Write out the data in full, exactly as shown.

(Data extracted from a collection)
Start of Block

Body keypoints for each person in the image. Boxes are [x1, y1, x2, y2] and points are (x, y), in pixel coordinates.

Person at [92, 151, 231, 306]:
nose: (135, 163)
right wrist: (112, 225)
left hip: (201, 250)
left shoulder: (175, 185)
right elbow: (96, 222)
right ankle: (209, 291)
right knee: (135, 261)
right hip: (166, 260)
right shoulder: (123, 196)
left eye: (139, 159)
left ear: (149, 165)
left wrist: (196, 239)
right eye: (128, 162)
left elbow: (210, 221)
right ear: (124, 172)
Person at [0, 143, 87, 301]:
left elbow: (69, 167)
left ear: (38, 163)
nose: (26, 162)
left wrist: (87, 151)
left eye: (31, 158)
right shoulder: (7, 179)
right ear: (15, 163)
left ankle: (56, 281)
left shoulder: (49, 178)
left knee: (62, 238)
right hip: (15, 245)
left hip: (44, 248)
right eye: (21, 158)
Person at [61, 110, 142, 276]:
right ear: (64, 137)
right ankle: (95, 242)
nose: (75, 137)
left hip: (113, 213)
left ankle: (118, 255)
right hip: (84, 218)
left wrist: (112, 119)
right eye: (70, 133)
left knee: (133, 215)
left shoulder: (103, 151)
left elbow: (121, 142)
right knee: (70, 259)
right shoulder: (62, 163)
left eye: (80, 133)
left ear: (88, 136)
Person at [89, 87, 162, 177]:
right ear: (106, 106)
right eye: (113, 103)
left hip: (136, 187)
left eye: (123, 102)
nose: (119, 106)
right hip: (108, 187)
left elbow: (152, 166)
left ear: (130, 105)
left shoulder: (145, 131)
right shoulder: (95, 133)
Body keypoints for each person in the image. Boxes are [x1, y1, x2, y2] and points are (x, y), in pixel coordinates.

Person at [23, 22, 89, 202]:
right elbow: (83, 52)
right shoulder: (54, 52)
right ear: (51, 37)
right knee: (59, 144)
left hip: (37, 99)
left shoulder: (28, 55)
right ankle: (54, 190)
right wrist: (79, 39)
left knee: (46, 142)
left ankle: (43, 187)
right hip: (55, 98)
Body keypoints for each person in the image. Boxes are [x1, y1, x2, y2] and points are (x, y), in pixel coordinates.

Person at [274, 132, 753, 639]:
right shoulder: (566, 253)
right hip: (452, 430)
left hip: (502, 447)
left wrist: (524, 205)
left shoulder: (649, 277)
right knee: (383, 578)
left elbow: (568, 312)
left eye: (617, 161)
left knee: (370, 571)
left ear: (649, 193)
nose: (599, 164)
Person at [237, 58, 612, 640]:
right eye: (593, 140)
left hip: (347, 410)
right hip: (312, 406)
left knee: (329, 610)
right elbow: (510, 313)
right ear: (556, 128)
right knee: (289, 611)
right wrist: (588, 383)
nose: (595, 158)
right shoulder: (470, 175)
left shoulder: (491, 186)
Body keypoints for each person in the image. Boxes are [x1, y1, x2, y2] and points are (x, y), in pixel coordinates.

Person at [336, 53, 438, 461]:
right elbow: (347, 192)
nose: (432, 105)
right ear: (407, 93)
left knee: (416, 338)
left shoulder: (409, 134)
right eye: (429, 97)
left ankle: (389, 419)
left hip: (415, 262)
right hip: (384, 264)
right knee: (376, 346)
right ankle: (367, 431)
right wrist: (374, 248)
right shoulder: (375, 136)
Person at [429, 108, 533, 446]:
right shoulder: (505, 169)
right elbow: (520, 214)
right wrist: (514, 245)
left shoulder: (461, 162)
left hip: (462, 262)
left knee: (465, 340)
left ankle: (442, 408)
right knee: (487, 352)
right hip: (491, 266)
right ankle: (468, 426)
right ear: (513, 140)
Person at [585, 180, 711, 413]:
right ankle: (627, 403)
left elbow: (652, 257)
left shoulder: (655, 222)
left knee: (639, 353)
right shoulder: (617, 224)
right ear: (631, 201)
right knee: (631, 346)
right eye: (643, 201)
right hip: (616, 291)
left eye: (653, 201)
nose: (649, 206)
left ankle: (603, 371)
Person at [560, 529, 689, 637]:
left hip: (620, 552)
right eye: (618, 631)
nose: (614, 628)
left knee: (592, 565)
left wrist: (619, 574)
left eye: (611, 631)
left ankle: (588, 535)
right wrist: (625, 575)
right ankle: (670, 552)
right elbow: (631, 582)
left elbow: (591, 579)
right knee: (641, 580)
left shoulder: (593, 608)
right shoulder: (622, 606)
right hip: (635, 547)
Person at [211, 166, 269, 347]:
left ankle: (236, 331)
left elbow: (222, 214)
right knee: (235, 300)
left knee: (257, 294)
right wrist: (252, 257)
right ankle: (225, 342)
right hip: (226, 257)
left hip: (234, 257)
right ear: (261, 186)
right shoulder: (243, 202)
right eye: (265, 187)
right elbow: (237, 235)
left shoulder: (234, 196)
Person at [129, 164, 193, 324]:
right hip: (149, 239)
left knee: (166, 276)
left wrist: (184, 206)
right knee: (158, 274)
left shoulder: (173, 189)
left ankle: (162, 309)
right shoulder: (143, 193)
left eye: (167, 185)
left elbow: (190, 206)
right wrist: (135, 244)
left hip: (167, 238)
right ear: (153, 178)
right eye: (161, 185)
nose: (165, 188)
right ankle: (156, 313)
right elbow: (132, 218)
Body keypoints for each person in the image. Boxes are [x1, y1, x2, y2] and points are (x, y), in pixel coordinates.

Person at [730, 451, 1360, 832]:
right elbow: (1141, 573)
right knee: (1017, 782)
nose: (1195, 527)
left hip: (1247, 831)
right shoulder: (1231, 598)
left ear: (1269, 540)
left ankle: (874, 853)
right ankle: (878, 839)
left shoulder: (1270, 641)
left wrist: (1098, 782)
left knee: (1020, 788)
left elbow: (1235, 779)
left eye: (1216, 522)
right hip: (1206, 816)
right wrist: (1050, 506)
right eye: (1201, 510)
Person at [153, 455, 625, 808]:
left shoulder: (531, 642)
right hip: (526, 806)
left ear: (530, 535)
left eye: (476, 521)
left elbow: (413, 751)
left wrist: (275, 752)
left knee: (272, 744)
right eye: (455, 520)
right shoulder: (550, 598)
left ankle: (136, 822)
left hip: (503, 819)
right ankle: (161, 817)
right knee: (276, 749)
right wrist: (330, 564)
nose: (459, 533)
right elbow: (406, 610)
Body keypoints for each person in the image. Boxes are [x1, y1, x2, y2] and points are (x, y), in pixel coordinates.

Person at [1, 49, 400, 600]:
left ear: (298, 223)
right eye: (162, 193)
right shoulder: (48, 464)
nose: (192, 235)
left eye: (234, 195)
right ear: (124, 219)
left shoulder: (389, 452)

End of Block

Expected output:
Body keypoints for each person in the image. Boxes are [x1, y1, x2, y2] and points are (x, y), in pixel coordinates.

Person at [92, 151, 231, 306]:
nose: (135, 163)
right wrist: (112, 225)
left hip: (201, 250)
left shoulder: (175, 185)
right elbow: (96, 222)
right ankle: (209, 291)
right knee: (135, 261)
right hip: (166, 260)
right shoulder: (123, 196)
left eye: (139, 159)
left ear: (149, 165)
left wrist: (196, 239)
right eye: (128, 162)
left elbow: (210, 221)
right ear: (124, 172)
Person at [0, 143, 87, 301]:
left elbow: (69, 167)
left ear: (38, 163)
nose: (26, 162)
left wrist: (87, 151)
left eye: (31, 158)
right shoulder: (7, 179)
right ear: (15, 163)
left ankle: (56, 281)
left shoulder: (49, 178)
left knee: (62, 238)
right hip: (15, 245)
left hip: (44, 248)
right eye: (21, 158)
Person at [61, 110, 142, 276]:
right ear: (64, 137)
right ankle: (95, 242)
nose: (75, 137)
left hip: (113, 213)
left ankle: (118, 255)
right hip: (84, 218)
left wrist: (112, 119)
right eye: (70, 133)
left knee: (133, 215)
left shoulder: (103, 151)
left elbow: (121, 142)
right knee: (70, 259)
right shoulder: (62, 163)
left eye: (80, 133)
left ear: (88, 136)
Person at [89, 87, 162, 177]:
right ear: (106, 106)
right eye: (113, 103)
left hip: (136, 187)
left eye: (123, 102)
nose: (119, 106)
right hip: (108, 187)
left elbow: (152, 166)
left ear: (130, 105)
left shoulder: (145, 131)
right shoulder: (95, 133)
Body keypoints for each person in the image. Boxes are [x1, y1, x2, y2] and points are (x, y), in pixel coordinates.

Person at [23, 22, 89, 202]:
right elbow: (83, 52)
right shoulder: (54, 52)
right ear: (51, 37)
right knee: (59, 144)
left hip: (37, 99)
left shoulder: (28, 55)
right ankle: (54, 190)
right wrist: (79, 39)
left knee: (46, 142)
left ankle: (43, 187)
right hip: (55, 98)
Body keypoints for each person in the image. Boxes are [x1, y1, x2, y2] and points are (x, y), in pixel coordinates.

Person at [274, 132, 753, 639]:
right shoulder: (566, 253)
right hip: (452, 430)
left hip: (502, 447)
left wrist: (524, 205)
left shoulder: (649, 277)
right knee: (383, 578)
left elbow: (568, 312)
left eye: (617, 161)
left knee: (370, 571)
left ear: (649, 193)
nose: (599, 164)
Person at [237, 58, 612, 640]:
right eye: (593, 140)
left hip: (347, 410)
right hip: (312, 406)
left knee: (329, 610)
right elbow: (510, 313)
right ear: (556, 128)
right knee: (289, 611)
right wrist: (588, 383)
nose: (595, 158)
right shoulder: (470, 175)
left shoulder: (491, 186)
Body keypoints for each person in the image. Boxes are [x1, y1, x2, y2] and points are (x, y), in pixel coordinates.

Person at [336, 53, 438, 461]:
right elbow: (347, 192)
nose: (432, 105)
right ear: (407, 93)
left knee: (416, 338)
left shoulder: (409, 134)
right eye: (429, 97)
left ankle: (389, 419)
left hip: (415, 262)
right hip: (384, 264)
right knee: (376, 346)
right ankle: (367, 431)
right wrist: (374, 248)
right shoulder: (375, 136)
Person at [429, 108, 533, 446]:
right shoulder: (505, 169)
right elbow: (520, 214)
right wrist: (514, 245)
left shoulder: (461, 162)
left hip: (462, 262)
left knee: (465, 340)
left ankle: (442, 408)
right knee: (487, 352)
right hip: (491, 266)
right ankle: (468, 426)
right ear: (513, 140)
Person at [585, 180, 711, 413]:
right ankle: (627, 403)
left elbow: (652, 257)
left shoulder: (655, 222)
left knee: (639, 353)
right shoulder: (617, 224)
right ear: (631, 201)
right knee: (631, 346)
right eye: (643, 201)
right hip: (616, 291)
left eye: (653, 201)
nose: (649, 206)
left ankle: (603, 371)
Person at [560, 529, 689, 637]:
left hip: (620, 552)
right eye: (618, 631)
nose: (614, 628)
left knee: (592, 565)
left wrist: (619, 574)
left eye: (611, 631)
left ankle: (588, 535)
right wrist: (625, 575)
right ankle: (670, 552)
right elbow: (631, 582)
left elbow: (591, 579)
right knee: (641, 580)
left shoulder: (593, 608)
right shoulder: (622, 606)
right hip: (635, 547)
Person at [211, 166, 269, 347]:
left ankle: (236, 331)
left elbow: (222, 214)
right knee: (235, 300)
left knee: (257, 294)
right wrist: (252, 257)
right ankle: (225, 342)
right hip: (226, 257)
left hip: (234, 257)
right ear: (261, 186)
right shoulder: (243, 202)
right eye: (265, 187)
right elbow: (237, 235)
left shoulder: (234, 196)
Person at [129, 164, 193, 324]:
right hip: (149, 239)
left knee: (166, 276)
left wrist: (184, 206)
right knee: (158, 274)
left shoulder: (173, 189)
left ankle: (162, 309)
right shoulder: (143, 193)
left eye: (167, 185)
left elbow: (190, 206)
right wrist: (135, 244)
left hip: (167, 238)
right ear: (153, 178)
right eye: (161, 185)
nose: (165, 188)
right ankle: (156, 313)
right elbow: (132, 218)
Body keypoints for each person in the image. Boxes are [x1, y1, x2, y2] and points are (x, y), in pixel coordinates.

Person at [730, 451, 1360, 832]:
right elbow: (1141, 573)
right knee: (1017, 782)
nose: (1195, 527)
left hip: (1247, 831)
right shoulder: (1231, 598)
left ear: (1269, 540)
left ankle: (874, 853)
right ankle: (878, 839)
left shoulder: (1270, 641)
left wrist: (1098, 782)
left knee: (1020, 788)
left elbow: (1235, 779)
left eye: (1216, 522)
right hip: (1206, 816)
right wrist: (1050, 506)
right eye: (1201, 510)
Person at [153, 455, 625, 808]:
left shoulder: (531, 642)
right hip: (526, 806)
left ear: (530, 535)
left eye: (476, 521)
left elbow: (413, 751)
left wrist: (275, 752)
left knee: (272, 744)
right eye: (455, 520)
right shoulder: (550, 598)
left ankle: (136, 822)
left hip: (503, 819)
right ankle: (161, 817)
right knee: (276, 749)
right wrist: (330, 564)
nose: (459, 533)
right elbow: (406, 610)
Body keypoints for each person in the image. Boxes are [x1, y1, x2, y2] and points are (x, y), in pixel coordinates.

Person at [1, 49, 400, 600]:
left ear: (298, 223)
right eye: (162, 193)
right shoulder: (48, 464)
nose: (192, 235)
left eye: (234, 195)
right ear: (124, 219)
left shoulder: (389, 452)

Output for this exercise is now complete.